I found that $f_n(x)$ has a maximum value when $x=\frac{\alpha}{n}$.
Let us evaluate $f_n(x)$ at that point:
$$f_n\left(x=\frac{\alpha}{n}\right) = \sum_{n=0}^\infty = ... = \left(\frac{\alpha}{n}\right)^\alpha \sum_{n=0}^\infty \frac{1}{n^\alpha}$$
Now, if $\alpha \le 1$ then the series diverges and doesn't equal to $f(x=n/\alpha)$. If $\alpha >1$ then the series converges and equals to $f(x=n/\alpha)$.
So in conclusion, we can interchange if and only if $\alpha > 1$.
Is that all right?
A series of functions is a function. It is absolutely normal that the sum of the series depends on $x$.

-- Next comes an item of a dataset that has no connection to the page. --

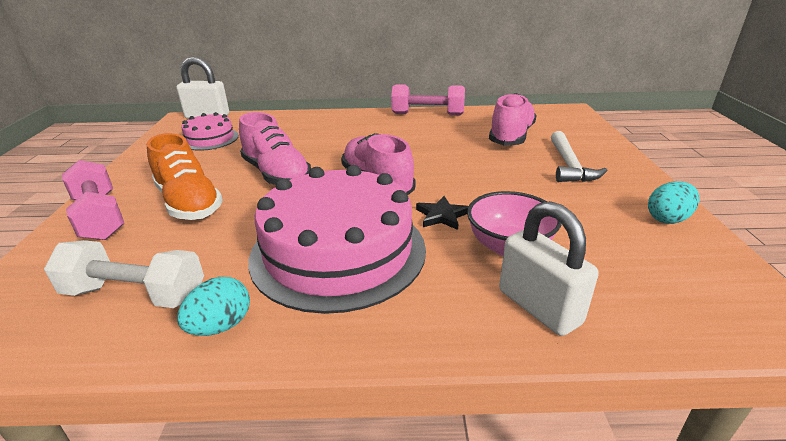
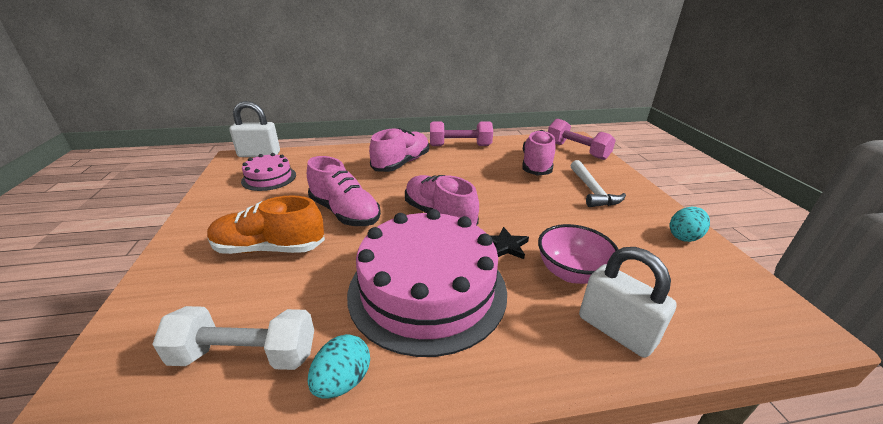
camera: 10 degrees left, 0 degrees up
pink dumbbell [62,160,124,240] -> pink dumbbell moved to [548,119,616,160]
orange shoe [147,133,223,220] -> orange shoe turned 135 degrees clockwise [207,195,325,254]
none -> pink shoe [369,128,429,172]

The remainder $R_n(x)=\displaystyle\sum_{k\geq n+1}x^\alpha e^{-kx}$ is $R_n(x)=\dfrac{x^\alpha e^{-(n+1)x}}{1-e^{-x}}$. Now you could try to determine the supremum of this guy on $[0,1]$( which will be its maximum since it is a continuous function on a compact interval), or show that it goes to $0$ by other means.
For example if $\alpha>1$, the function $\dfrac{x^{\alpha-1}}{1-e^{-x}}$ is continuous on $[0,1]$, hence bounded, and a quick study of $xe^{-(n+1)x}$ shows that its maximum goes to 0 when $n$ goes to infinity.
I don't have time to do the computations which would allow to compute the maximum in general, but I'm sure that with a litlle patience, you should be able to do it.